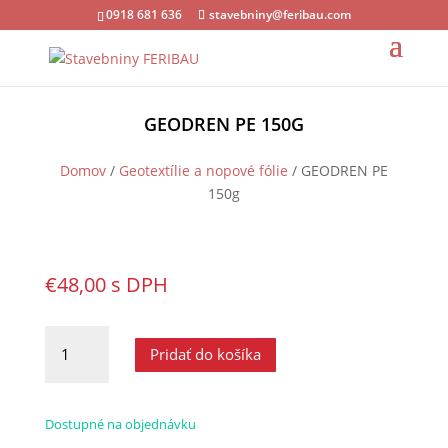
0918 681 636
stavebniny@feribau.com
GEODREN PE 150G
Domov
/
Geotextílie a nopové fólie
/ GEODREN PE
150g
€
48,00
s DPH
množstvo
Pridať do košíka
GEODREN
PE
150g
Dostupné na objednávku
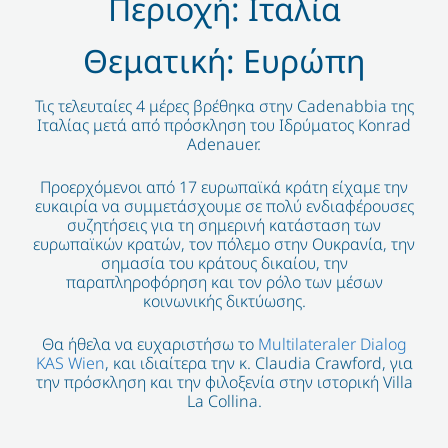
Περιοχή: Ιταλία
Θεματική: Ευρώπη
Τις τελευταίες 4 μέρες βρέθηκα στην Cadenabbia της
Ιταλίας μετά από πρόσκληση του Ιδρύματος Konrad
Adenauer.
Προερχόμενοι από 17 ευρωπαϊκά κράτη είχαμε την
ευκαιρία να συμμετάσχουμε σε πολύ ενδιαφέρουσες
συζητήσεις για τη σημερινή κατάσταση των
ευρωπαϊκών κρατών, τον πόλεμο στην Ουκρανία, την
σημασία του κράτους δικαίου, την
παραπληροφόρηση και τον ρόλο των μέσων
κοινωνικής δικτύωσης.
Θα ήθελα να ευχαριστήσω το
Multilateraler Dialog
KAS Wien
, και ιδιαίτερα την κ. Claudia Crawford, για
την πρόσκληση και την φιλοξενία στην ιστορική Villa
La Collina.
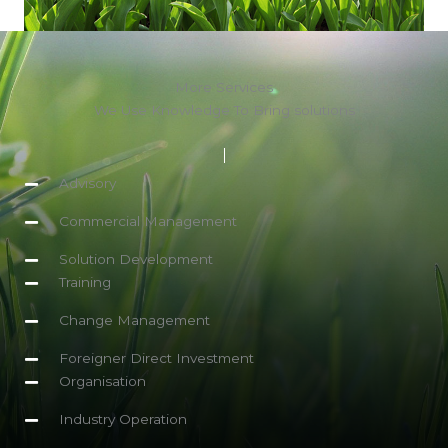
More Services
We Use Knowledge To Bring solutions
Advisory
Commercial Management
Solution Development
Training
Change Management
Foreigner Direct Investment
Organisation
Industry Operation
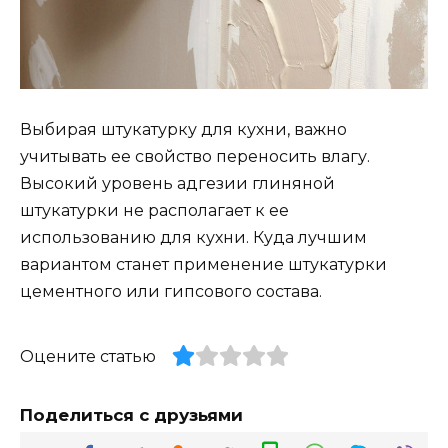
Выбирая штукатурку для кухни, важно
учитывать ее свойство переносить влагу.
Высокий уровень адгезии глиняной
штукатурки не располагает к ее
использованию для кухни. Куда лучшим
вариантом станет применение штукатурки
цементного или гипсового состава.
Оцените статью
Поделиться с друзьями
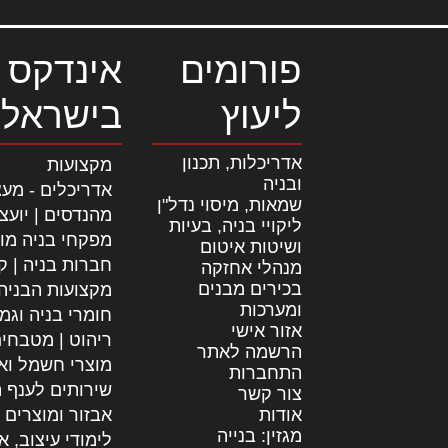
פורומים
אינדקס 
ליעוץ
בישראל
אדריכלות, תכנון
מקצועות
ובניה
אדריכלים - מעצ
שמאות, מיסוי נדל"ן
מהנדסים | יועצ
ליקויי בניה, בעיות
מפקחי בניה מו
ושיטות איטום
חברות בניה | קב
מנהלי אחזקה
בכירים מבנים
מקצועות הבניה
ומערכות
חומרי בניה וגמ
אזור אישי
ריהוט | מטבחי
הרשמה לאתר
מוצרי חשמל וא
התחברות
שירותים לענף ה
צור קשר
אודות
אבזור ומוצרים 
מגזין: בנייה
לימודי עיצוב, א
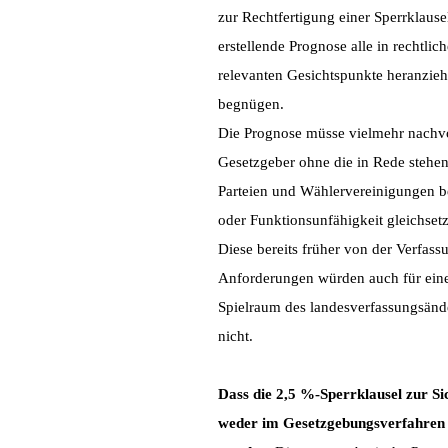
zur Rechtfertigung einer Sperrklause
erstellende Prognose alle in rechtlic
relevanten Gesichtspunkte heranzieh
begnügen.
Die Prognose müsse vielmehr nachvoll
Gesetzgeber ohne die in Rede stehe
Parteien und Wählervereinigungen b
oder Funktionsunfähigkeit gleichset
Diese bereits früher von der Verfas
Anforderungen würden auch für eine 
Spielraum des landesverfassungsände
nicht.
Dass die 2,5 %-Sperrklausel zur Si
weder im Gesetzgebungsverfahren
################
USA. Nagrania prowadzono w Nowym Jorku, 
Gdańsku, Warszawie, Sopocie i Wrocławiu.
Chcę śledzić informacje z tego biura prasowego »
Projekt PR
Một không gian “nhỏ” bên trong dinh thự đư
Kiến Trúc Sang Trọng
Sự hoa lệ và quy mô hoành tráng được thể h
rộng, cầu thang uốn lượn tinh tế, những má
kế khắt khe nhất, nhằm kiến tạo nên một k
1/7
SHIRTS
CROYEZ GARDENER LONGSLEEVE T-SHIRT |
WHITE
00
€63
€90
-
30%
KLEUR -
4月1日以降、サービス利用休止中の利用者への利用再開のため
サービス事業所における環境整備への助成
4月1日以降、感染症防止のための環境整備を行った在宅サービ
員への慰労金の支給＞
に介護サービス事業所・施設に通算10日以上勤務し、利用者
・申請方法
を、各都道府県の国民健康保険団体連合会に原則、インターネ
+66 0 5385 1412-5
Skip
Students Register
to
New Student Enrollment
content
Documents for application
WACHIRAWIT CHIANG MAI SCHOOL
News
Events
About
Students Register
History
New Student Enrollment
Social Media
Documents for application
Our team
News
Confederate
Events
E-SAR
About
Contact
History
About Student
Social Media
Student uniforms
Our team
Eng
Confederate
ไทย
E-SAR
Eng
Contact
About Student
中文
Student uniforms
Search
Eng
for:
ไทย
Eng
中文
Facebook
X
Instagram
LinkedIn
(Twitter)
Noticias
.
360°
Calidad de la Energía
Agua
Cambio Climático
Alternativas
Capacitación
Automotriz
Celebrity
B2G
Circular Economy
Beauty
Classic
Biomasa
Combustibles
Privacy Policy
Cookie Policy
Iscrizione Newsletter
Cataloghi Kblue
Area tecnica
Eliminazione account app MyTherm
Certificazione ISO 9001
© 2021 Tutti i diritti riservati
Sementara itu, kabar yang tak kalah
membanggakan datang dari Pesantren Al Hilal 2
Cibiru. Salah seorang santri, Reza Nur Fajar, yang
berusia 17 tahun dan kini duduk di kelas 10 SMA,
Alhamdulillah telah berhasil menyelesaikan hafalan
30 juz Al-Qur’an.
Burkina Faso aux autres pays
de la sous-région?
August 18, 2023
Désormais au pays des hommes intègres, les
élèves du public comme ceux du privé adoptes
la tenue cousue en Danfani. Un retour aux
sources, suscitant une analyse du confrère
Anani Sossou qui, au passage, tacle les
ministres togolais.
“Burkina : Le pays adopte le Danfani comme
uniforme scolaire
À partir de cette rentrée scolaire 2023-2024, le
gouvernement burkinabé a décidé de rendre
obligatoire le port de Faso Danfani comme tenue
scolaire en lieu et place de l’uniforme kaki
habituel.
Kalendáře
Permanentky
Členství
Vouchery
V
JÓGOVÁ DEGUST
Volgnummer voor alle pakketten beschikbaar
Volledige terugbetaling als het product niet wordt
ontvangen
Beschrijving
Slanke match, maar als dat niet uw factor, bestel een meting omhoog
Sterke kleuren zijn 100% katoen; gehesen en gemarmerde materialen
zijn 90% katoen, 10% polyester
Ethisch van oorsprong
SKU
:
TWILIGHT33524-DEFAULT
################
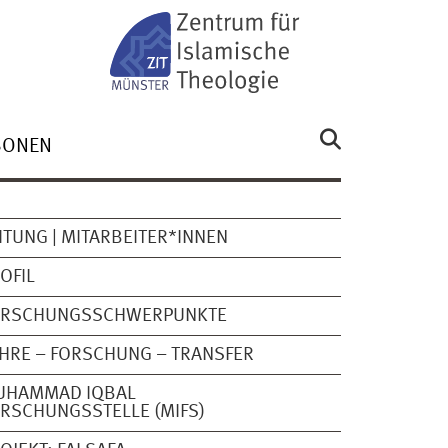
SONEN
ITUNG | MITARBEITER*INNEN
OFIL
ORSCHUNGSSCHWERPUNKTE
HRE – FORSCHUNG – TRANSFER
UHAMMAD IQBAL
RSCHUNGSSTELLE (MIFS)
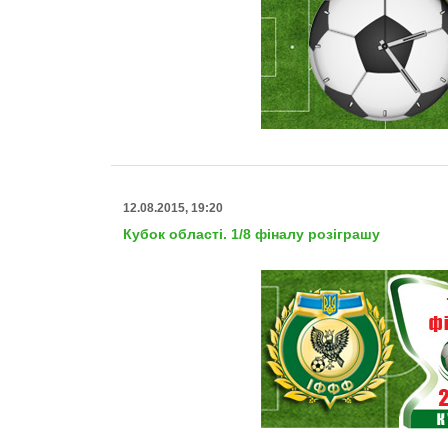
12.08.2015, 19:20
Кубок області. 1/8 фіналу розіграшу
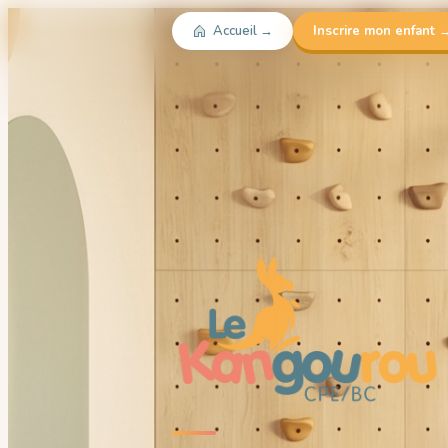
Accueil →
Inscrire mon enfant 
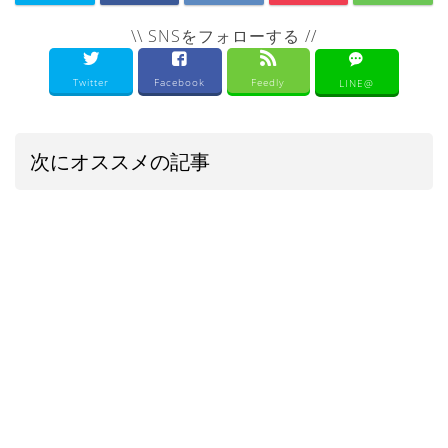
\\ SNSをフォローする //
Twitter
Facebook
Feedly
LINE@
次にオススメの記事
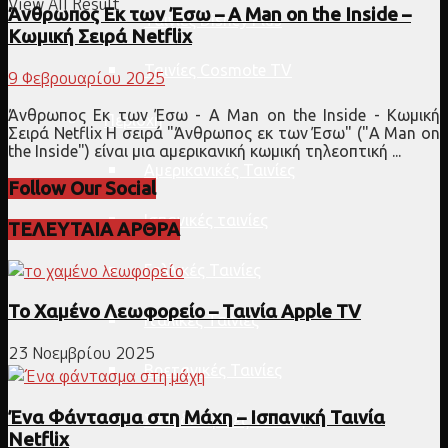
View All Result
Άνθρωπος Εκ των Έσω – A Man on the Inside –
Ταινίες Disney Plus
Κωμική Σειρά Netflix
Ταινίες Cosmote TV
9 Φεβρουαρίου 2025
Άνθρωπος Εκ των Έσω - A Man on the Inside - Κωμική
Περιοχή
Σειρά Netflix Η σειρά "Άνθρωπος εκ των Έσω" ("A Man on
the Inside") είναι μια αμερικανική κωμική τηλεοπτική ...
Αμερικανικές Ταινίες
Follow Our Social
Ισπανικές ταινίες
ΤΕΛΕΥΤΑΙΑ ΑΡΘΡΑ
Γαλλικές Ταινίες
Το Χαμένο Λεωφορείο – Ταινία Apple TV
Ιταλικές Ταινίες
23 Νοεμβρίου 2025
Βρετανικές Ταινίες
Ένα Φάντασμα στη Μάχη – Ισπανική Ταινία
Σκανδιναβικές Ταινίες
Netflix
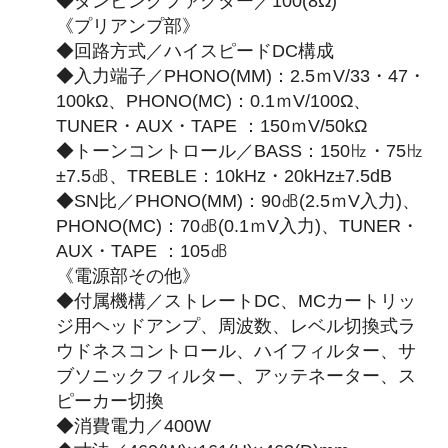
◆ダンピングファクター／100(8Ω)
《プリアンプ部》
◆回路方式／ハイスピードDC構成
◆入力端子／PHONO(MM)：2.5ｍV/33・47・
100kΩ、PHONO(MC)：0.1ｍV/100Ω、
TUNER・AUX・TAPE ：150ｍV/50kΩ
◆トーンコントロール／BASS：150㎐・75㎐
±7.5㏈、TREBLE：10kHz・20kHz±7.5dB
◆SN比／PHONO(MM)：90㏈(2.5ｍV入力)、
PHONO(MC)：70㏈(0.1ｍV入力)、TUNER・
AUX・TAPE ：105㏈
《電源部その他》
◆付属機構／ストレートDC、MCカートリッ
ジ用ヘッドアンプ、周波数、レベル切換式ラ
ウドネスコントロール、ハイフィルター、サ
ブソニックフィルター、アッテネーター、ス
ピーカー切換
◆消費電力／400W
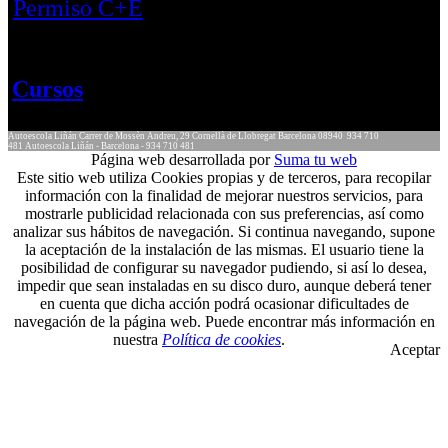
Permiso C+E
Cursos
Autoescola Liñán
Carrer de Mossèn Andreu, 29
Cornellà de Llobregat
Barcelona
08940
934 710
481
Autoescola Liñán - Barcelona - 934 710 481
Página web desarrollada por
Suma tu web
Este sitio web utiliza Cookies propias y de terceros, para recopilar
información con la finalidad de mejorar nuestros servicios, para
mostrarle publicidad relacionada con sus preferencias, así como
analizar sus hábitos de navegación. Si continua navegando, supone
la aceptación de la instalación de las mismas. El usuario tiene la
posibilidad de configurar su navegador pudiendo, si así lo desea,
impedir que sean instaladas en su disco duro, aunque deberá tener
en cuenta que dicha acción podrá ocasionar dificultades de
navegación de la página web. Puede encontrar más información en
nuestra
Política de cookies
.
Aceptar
################
== WORK ORDER ==
Change every "GEODREN" to "DRAINTEX" in the lines between the one holding "0918 681 636" and the one holding "weder im Gesetzgebungsverfahren", inclusive. Write out only those lines, otherwise unchanged, and leave out the pictures.

== EXERCISE OUTPUT ==
0918 681 636
stavebniny@feribau.com
DRAINTEX PE 150G
Domov
/
Geotextílie a nopové fólie
/ DRAINTEX PE
150g
€
48,00
s DPH
množstvo
Pridať do košíka
DRAINTEX
PE
150g
Dostupné na objednávku
Περιοχή: Ιταλία
Θεματική: Ευρώπη
Τις τελευταίες 4 μέρες βρέθηκα στην Cadenabbia της
Ιταλίας μετά από πρόσκληση του Ιδρύματος Konrad
Adenauer.
Προερχόμενοι από 17 ευρωπαϊκά κράτη είχαμε την
ευκαιρία να συμμετάσχουμε σε πολύ ενδιαφέρουσες
συζητήσεις για τη σημερινή κατάσταση των
ευρωπαϊκών κρατών, τον πόλεμο στην Ουκρανία, την
σημασία του κράτους δικαίου, την
παραπληροφόρηση και τον ρόλο των μέσων
κοινωνικής δικτύωσης.
Θα ήθελα να ευχαριστήσω το
Multilateraler Dialog
KAS Wien
, και ιδιαίτερα την κ. Claudia Crawford, για
την πρόσκληση και την φιλοξενία στην ιστορική Villa
La Collina.
More Services
We Use Knowledge To Bring solutions
Advisory
Commercial Management
Solution Development
Training
Change Management
Foreigner Direct Investment
Organisation
Industry Operation
Выбирая штукатурку для кухни, важно
учитывать ее свойство переносить влагу.
Высокий уровень адгезии глиняной
штукатурки не располагает к ее
использованию для кухни. Куда лучшим
вариантом станет применение штукатурки
цементного или гипсового состава.
Оцените статью
Поделиться с друзьями
פורומים
אינדקס 
ליעוץ
בישראל
אדריכלות, תכנון
מקצועות
ובניה
אדריכלים - מעצ
שמאות, מיסוי נדל"ן
מהנדסים | יועצ
ליקויי בניה, בעיות
מפקחי בניה מו
ושיטות איטום
חברות בניה | קב
מנהלי אחזקה
בכירים מבנים
מקצועות הבניה
ומערכות
חומרי בניה וגמ
אזור אישי
ריהוט | מטבחי
הרשמה לאתר
מוצרי חשמל וא
התחברות
שירותים לענף ה
צור קשר
אודות
אבזור ומוצרים 
מגזין: בנייה
לימודי עיצוב, א
zur Rechtfertigung einer Sperrklause
erstellende Prognose alle in rechtlic
relevanten Gesichtspunkte heranzieh
begnügen.
Die Prognose müsse vielmehr nachvoll
Gesetzgeber ohne die in Rede stehe
Parteien und Wählervereinigungen b
oder Funktionsunfähigkeit gleichset
Diese bereits früher von der Verfas
Anforderungen würden auch für eine 
Spielraum des landesverfassungsände
nicht.
Dass die 2,5 %-Sperrklausel zur Si
weder im Gesetzgebungsverfahren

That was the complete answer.